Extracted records
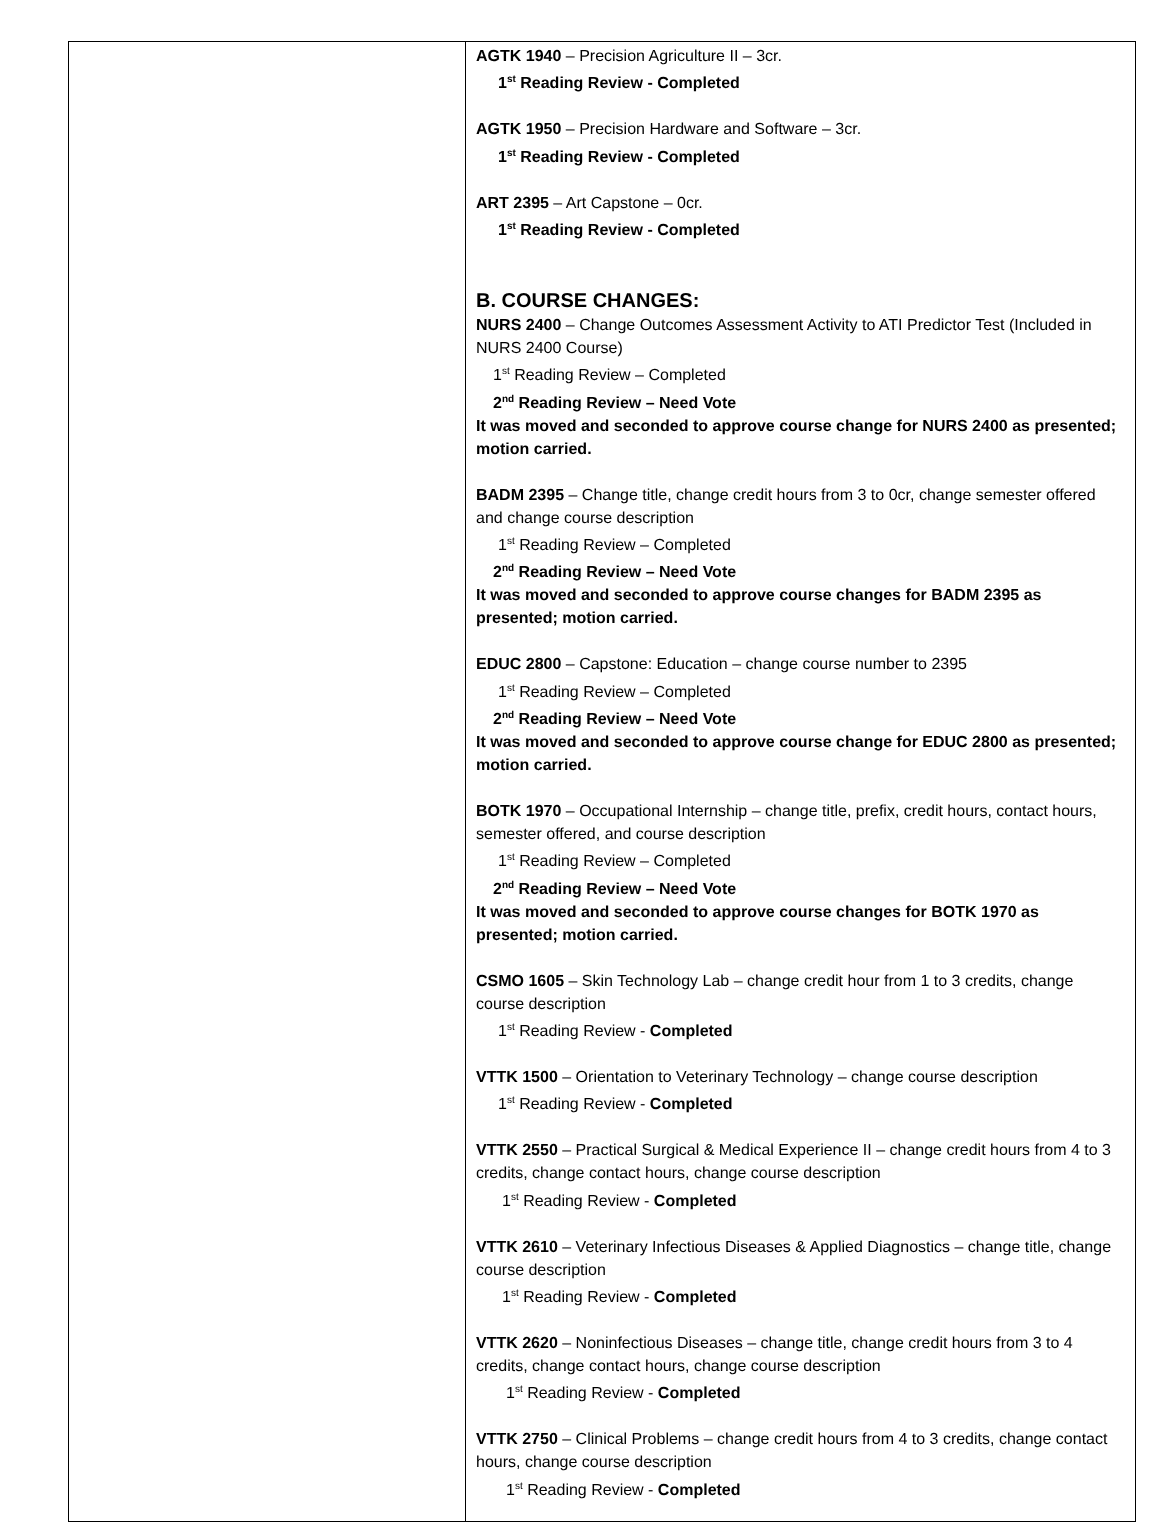| | AGTK 1940 – Precision Agriculture II – 3cr. 1<sup>st</sup> Reading Review - Completed AGTK 1950 – Precision Hardware and Software – 3cr. 1<sup>st</sup> Reading Review - Completed ART 2395 – Art Capstone – 0cr. 1<sup>st</sup> Reading Review - Completed B. COURSE CHANGES: NURS 2400 – Change Outcomes Assessment Activity to ATI Predictor Test (Included in NURS 2400 Course) 1<sup>st</sup> Reading Review – Completed 2<sup>nd</sup> Reading Review – Need Vote It was moved and seconded to approve course change for NURS 2400 as presented; motion carried. BADM 2395 – Change title, change credit hours from 3 to 0cr, change semester offered and change course description 1<sup>st</sup> Reading Review – Completed 2<sup>nd</sup> Reading Review – Need Vote It was moved and seconded to approve course changes for BADM 2395 as presented; motion carried. EDUC 2800 – Capstone: Education – change course number to 2395 1<sup>st</sup> Reading Review – Completed 2<sup>nd</sup> Reading Review – Need Vote It was moved and seconded to approve course change for EDUC 2800 as presented; motion carried. BOTK 1970 – Occupational Internship – change title, prefix, credit hours, contact hours, semester offered, and course description 1<sup>st</sup> Reading Review – Completed 2<sup>nd</sup> Reading Review – Need Vote It was moved and seconded to approve course changes for BOTK 1970 as presented; motion carried. CSMO 1605 – Skin Technology Lab – change credit hour from 1 to 3 credits, change course description 1<sup>st</sup> Reading Review - Completed VTTK 1500 – Orientation to Veterinary Technology – change course description 1<sup>st</sup> Reading Review - Completed VTTK 2550 – Practical Surgical & Medical Experience II – change credit hours from 4 to 3 credits, change contact hours, change course description 1<sup>st</sup> Reading Review - Completed VTTK 2610 – Veterinary Infectious Diseases & Applied Diagnostics – change title, change course description 1<sup>st</sup> Reading Review - Completed VTTK 2620 – Noninfectious Diseases – change title, change credit hours from 3 to 4 credits, change contact hours, change course description 1<sup>st</sup> Reading Review - Completed VTTK 2750 – Clinical Problems – change credit hours from 4 to 3 credits, change contact hours, change course description 1<sup>st</sup> Reading Review - Completed |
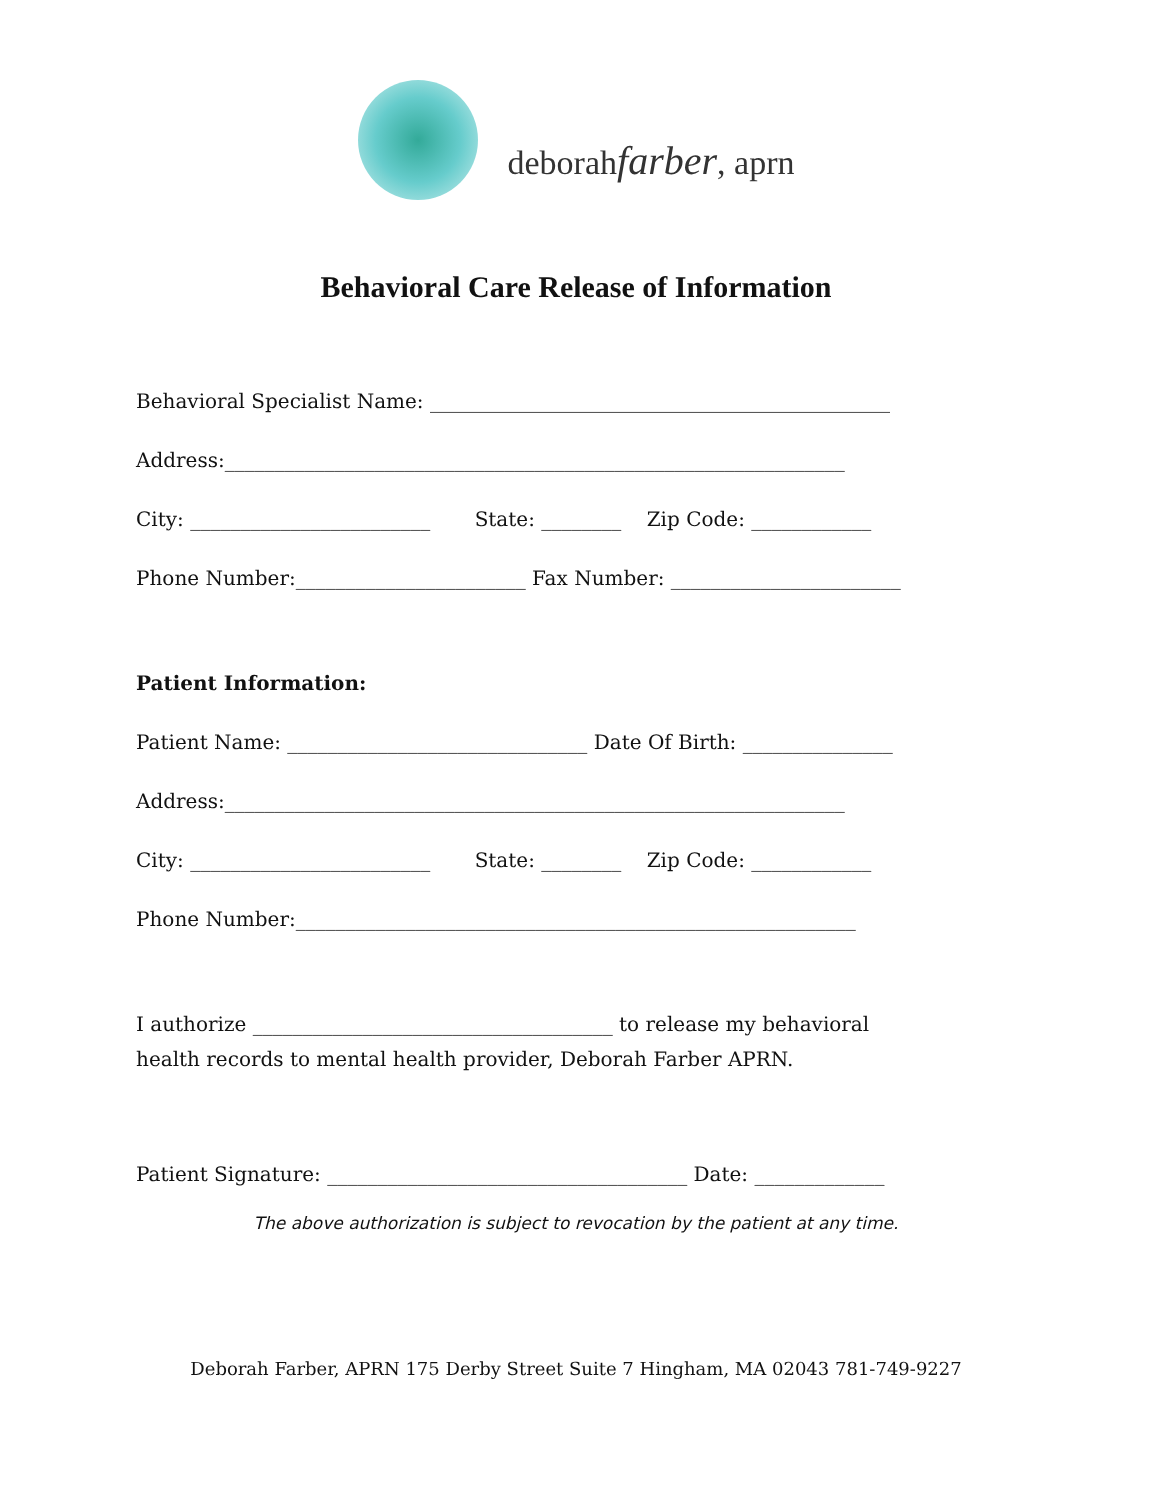deborahfarber, aprn
Behavioral Care Release of Information
Behavioral Specialist Name: ______________________________________________
Address:______________________________________________________________
City: ________________________ State: ________ Zip Code: ____________
Phone Number:_______________________ Fax Number: _______________________
Patient Information:
Patient Name: ______________________________ Date Of Birth: _______________
Address:______________________________________________________________
City: ________________________ State: ________ Zip Code: ____________
Phone Number:________________________________________________________
I authorize ____________________________________ to release my behavioral
health records to mental health provider, Deborah Farber APRN.
Patient Signature: ____________________________________ Date: _____________
The above authorization is subject to revocation by the patient at any time.
Deborah Farber, APRN 175 Derby Street Suite 7 Hingham, MA 02043 781-749-9227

**Assigned task:** Please copy exactly, and only, the lines from the line containing "The above authorization" through the last line of the records, with both ends included.

**Written response:**
The above authorization is subject to revocation by the patient at any time.
Deborah Farber, APRN 175 Derby Street Suite 7 Hingham, MA 02043 781-749-9227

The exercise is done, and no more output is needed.